Bocchi expects to be ‘well-positioned’ for further developments, as he considers that there is still room for professionalisation in the sector. However, despite still professionalising, esports is already producing plenty of economic benefits for other sectors of the economy. For example, when a city hosts a competition, it receives the economic benefits of hosting players, staff members, tournament organiser workers, and fans.
Additionally, many bars and restaurants feature competitive gaming, from themed spaces to places to watch competition broadcasts to even providing customers with equipment for matches and tournaments to be hosted.
In Barcelona, the Afterlife Bar features, since 2015, an esports-themed environment.
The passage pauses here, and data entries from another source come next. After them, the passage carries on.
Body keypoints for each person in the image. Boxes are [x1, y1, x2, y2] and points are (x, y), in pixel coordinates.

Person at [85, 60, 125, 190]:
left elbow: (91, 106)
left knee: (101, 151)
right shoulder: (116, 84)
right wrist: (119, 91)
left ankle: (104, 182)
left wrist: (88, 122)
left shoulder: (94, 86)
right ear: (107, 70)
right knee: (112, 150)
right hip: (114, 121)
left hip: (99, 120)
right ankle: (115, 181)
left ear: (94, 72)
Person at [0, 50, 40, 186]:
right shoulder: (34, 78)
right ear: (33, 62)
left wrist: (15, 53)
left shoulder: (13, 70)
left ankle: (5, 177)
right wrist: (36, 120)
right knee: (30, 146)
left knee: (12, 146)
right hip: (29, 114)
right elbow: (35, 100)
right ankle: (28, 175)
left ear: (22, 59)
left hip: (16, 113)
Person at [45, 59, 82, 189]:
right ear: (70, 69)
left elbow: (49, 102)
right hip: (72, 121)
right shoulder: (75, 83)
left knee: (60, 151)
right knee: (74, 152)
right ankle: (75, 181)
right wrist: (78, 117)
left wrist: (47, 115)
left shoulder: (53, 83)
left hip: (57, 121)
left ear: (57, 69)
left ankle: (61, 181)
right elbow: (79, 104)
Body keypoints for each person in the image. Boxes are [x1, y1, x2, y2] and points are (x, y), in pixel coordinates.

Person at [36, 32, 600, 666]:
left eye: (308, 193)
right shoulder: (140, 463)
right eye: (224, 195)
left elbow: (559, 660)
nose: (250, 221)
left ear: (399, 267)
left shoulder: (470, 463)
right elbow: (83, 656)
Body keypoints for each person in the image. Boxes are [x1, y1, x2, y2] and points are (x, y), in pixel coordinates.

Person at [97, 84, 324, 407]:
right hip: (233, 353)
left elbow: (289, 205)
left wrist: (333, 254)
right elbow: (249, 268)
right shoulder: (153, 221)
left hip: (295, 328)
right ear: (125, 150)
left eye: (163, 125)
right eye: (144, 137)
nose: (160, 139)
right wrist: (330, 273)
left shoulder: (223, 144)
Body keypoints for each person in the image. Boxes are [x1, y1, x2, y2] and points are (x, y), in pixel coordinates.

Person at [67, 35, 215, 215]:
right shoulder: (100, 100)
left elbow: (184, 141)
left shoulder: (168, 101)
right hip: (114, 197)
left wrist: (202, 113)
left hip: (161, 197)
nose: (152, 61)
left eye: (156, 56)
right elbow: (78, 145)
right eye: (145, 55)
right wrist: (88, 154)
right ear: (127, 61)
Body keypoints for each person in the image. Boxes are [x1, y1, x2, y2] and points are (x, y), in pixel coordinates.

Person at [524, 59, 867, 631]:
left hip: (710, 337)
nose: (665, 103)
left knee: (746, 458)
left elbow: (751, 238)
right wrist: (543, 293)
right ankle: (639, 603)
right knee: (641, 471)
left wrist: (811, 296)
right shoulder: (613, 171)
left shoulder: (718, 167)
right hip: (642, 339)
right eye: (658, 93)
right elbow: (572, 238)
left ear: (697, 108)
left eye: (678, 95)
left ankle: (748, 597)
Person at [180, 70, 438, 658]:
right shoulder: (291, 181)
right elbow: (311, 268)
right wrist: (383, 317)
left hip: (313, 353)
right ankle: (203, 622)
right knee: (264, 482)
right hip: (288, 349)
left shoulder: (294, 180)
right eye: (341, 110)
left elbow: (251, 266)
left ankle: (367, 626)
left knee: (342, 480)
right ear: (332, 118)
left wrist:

Esports Insider spoke to Co-founder Teresa Armelles about the initiative of investing in such a venue. “Here in Spain, there is a lot of sports bar culture.” Armelles said.
“Many people meet at the bar with friends and share their passion for teams and chat about the plays. If it works [for other social activities], why would it not work with League of Legends or StarCraft?”
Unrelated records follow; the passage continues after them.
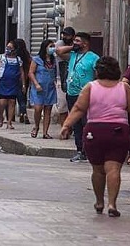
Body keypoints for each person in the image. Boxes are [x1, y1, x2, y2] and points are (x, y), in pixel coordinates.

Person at [60, 56, 130, 218]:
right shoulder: (125, 88)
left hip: (94, 132)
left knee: (98, 170)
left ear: (97, 71)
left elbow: (78, 109)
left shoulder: (90, 87)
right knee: (113, 169)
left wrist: (66, 125)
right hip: (118, 131)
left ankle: (99, 202)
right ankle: (112, 204)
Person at [57, 32, 100, 162]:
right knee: (76, 124)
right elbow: (58, 51)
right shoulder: (73, 55)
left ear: (85, 43)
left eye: (77, 41)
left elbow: (98, 74)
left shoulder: (93, 57)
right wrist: (72, 47)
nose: (74, 43)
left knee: (86, 123)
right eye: (74, 41)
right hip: (71, 94)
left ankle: (89, 150)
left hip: (86, 95)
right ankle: (79, 150)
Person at [0, 40, 25, 129]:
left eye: (10, 48)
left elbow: (21, 72)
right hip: (3, 83)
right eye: (7, 47)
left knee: (12, 102)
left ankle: (9, 122)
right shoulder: (1, 57)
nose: (8, 49)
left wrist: (23, 85)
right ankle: (0, 117)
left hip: (14, 84)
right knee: (2, 103)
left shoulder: (18, 60)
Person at [28, 39, 58, 139]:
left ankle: (45, 132)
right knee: (38, 108)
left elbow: (54, 74)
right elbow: (31, 73)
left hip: (50, 88)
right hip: (38, 88)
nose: (52, 48)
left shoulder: (54, 60)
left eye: (53, 46)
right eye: (50, 46)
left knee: (48, 109)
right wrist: (36, 84)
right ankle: (36, 126)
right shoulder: (37, 59)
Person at [55, 27, 76, 127]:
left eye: (68, 35)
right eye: (64, 34)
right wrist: (74, 48)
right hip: (61, 78)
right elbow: (59, 52)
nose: (65, 37)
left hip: (75, 79)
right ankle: (64, 128)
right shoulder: (60, 43)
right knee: (62, 106)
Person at [15, 38, 32, 125]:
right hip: (26, 79)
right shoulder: (27, 55)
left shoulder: (15, 56)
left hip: (16, 79)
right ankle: (22, 113)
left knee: (17, 98)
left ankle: (23, 113)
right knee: (23, 97)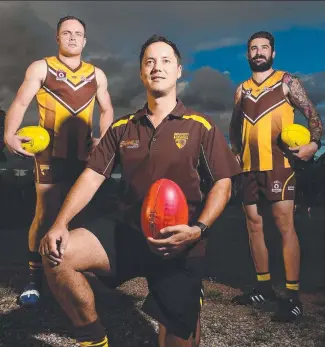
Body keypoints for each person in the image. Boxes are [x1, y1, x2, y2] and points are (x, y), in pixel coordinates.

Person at [39, 35, 241, 347]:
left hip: (180, 241)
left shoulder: (200, 125)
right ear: (141, 72)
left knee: (177, 341)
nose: (157, 67)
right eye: (149, 61)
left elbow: (223, 184)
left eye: (165, 61)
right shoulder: (122, 127)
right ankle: (93, 339)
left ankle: (186, 304)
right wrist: (60, 223)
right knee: (57, 254)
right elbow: (92, 176)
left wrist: (198, 230)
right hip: (129, 231)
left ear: (178, 71)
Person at [4, 15, 114, 307]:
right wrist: (9, 133)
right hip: (49, 154)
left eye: (78, 34)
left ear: (85, 40)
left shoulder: (97, 75)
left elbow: (107, 109)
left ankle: (75, 272)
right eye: (67, 33)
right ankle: (34, 278)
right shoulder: (42, 67)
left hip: (83, 157)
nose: (73, 38)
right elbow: (20, 101)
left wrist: (103, 138)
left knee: (79, 216)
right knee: (44, 214)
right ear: (57, 38)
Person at [229, 31, 323, 322]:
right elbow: (234, 127)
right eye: (253, 48)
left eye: (264, 48)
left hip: (280, 164)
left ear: (273, 53)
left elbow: (313, 115)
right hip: (247, 167)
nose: (258, 52)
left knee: (284, 226)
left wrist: (314, 144)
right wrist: (234, 151)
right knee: (254, 226)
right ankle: (263, 287)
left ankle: (293, 297)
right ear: (247, 55)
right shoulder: (241, 89)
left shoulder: (286, 81)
“[Esports] move a large number of fans that want to gather and share their hobby, and bars and restaurants can fill that need. We specialized in esports to give a custom experience to video game fans, so they can feel comfortable and meet their friends in real life,” said Armelles.
Even if they are not esports-focused venues, many bars and restaurants, along with hotels and other businesses in a city, benefit from esports events.
In some cases, entire cities feel the direct economic impacts of esports events. The most notable of them is the Polish municipality of Katowice: a post-industrial city, Katowice was revitalised by frequently hosting one of the biggest esports tournaments in the world, the Intel Extreme Masters Katowice, since 2013.
For holding up to this legacy, today the city is known for being a kind of ‘capital of esports’, with a whole local structure of hotels and restaurants benefitting from it.
Another, more subtle, example is Raleigh, a city in North Carolina, U.S. Hosting the international Rainbow Six Siege tournament ‘Six Major Raleigh’ had a net economic impact of $1.45m (~£1.16m) on the city, according to ISFE’s ‘Guide to Esports’. It even led to local stakeholders creating the Greater Raleigh Esports Local Organising Committee (GRELOC), which aims to promote the city to receive new events.
As municipalities around the world begin to compete for the opportunity of hosting major events, it is safe to say that esports has a powerful effect on driving revenue beyond the confines of what is currently considered ‘esports revenue’.
It’s not just publishers that win. The existence of the competitive scene drives value — both economic and social — for a much larger spectrum.
A wider report on the distinct spillover effects of esports was published by ISFE in its free Guide to Esports.